原文:
◆ ◆ ◆ ◆ ◆ ◆ ◆
この条文の意味は、民法に対する特則であると解釈されており、平成元年の最高裁判決でもそのような解釈がなされていますので、防火又は準防火地域の耐火構造外壁であれば境界線に接して建築できるとされています。これは私が問い合わせた建築行政では共通して言われたことで、「法律も判例もあるからぎりぎりでもよいのだ」、という趣旨の回答が多く見られました。実際のところ、このような境界線ギリギリの建築でも建築確認がされているのが現状です。つまり、境界線ギリギリというのは建築業界としては非常識ではないということのようです。

◎常識として考えたら
だからといって、境界線上のぎりぎりに外壁を建築するような方法が一般常識の範囲内であるとは思えません。この問題の当事者は建築業者や行政ではなく土地の所有であると思いますから、土地所有者の常識こそ重視されるべきです。
そもそも土地の境界線は何のためにあるのでしょうか。土地所有者の所有権の範囲を定めるための線だと私は思うのですが、もしそうであるなら、境界線はその境界線を共有する二人の所有者にとって平等の意義を持っているはずです。先に建物を建てた者はより広く敷地を利用でき、後から建築した者はより小さくしか敷地を利用できないということなら、境界線の実質的な意味が薄れてしまいます。その線の範囲で合理的に予想される利用が保証されることが財産権の保護にとって重要であるはずなのに、現在の解釈では、たまたま先に建てた方が有利になってしまいます。
しかしながら、実際に商業地域を眺めて見ますと、境界線のギリギリに建築しているビルは多くはありません。通常は境界線から20?くらいは離れています。どうしてかと言えば、将来外壁を改装したりするときに隣地を使用しなければならず、その際に隣地所有者が同意してくれなければかえってやっかいな問題になってしまう恐れがあるからでしょうか。いくら法律的に「できる」と言われたって、隣地所有者にとって非常識であるならいろいろな意味でもめてしまいます。やられた方は、機会があれば嫌がらせしてやろうと思うかもしれません。相手が法律を盾に取るなら、こっちも所有権を盾にとって隣地に一切協力しないぞと思うのは人情というものです。そういう将来のトラブルを避けるのであれば、やはり常識としてある程度の距離をおいて建築するのが当然です。
◆ ◆ ◆ ◆ ◆ ◆ ◆
課題と演習:
(a) 境界線ぎりぎりの建築を論じた原文のうち、「この条文の意味は、民法に対す」から「常識こそ重視されるべきです。」までを一字も変えずに書き写してください。
(b) 境界線ぎりぎりの建築を論じた原文について、最後の文の後に続く内容を書き足してください。

資料抜粋:
◆ ◆ ◆ ◆ ◆ ◆ ◆
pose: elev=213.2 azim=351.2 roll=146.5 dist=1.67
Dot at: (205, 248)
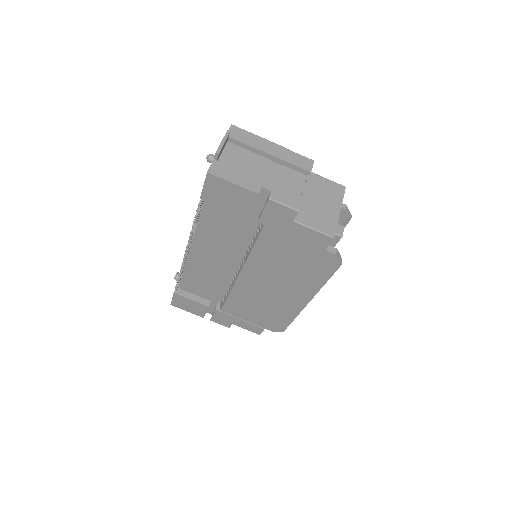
◆ ◆ ◆ ◆ ◆ ◆ ◆
解答:
(a)
この条文の意味は、民法に対する特則であると解釈されており、平成元年の最高裁判決でもそのような解釈がなされていますので、防火又は準防火地域の耐火構造外壁であれば境界線に接して建築できるとされています。これは私が問い合わせた建築行政では共通して言われたことで、「法律も判例もあるからぎりぎりでもよいのだ」、という趣旨の回答が多く見られました。実際のところ、このような境界線ギリギリの建築でも建築確認がされているのが現状です。つまり、境界線ギリギリというのは建築業界としては非常識ではないということのようです。

◎常識として考えたら
だからといって、境界線上のぎりぎりに外壁を建築するような方法が一般常識の範囲内であるとは思えません。この問題の当事者は建築業者や行政ではなく土地の所有であると思いますから、土地所有者の常識こそ重視されるべきです。

(b)
こういう場合に、「常識と法律には隔たりがあるのだ」と考えるのはおかしいことで、法律解釈が非常識であるということは本来あってはならないことのはずです。

◎法律ではなく解釈が間違っているのでは?
建築基準法や最高裁判例自体が間違っているということではなく、これらの法律や判例についての解釈が間違っていると思われる部分があります。 最高裁は建築基準法65条が民法の特則であると判断していますが、所有権に内在する固有の権利についてまでは語っていません。所有権が存在する以上最低限確保されるべき固有の利益というものがあってもよいはずです。
たとえば憲法で「戦力は、これを保持しない」と書いてありますが、それでも自衛隊が存在する根拠として「国家は自衛する固有の権利を持っている」というような解釈が聞かれます。言い換えれば、たとえ憲法であろうとも、「当たり前」にはかなわない、ということです。
「法律や判例があるから非常識でもなんでも構わない、やってしまえ」という発想事態に問題があるのではないでしょうか。たとえ法律で「接して建築できる」と書いてあっても、常識として最低限確保すべき距離を確保しなくてもよい、ということにはならないと思うのです。建築行政としては、越境さえしていなければ建築確認は出すようですが、だからといって境界線ギリギリで私法上も問題が無いかのような発想を持つことは好ましくありません。境界線ギリギリのケースでは隣地所有者から一筆とらせるような行政指導が多いとも聞きますが、これはあくまで指導、つまりお願いと同程度のものであって、一筆取らなくともそれですんでしまうことに変わりは無いです。私は、隣地所有者が建築する利益を不当に侵害するほどに境界線に接して建築することは不法行為にあたりうるものだと思います。

◎責任は誰にある?
この問題の難しい部分は、このような解釈が疑問をもたれずにまかりとおっていて、誰に責任があるのかがよくわからないということです。

図説(←クリック)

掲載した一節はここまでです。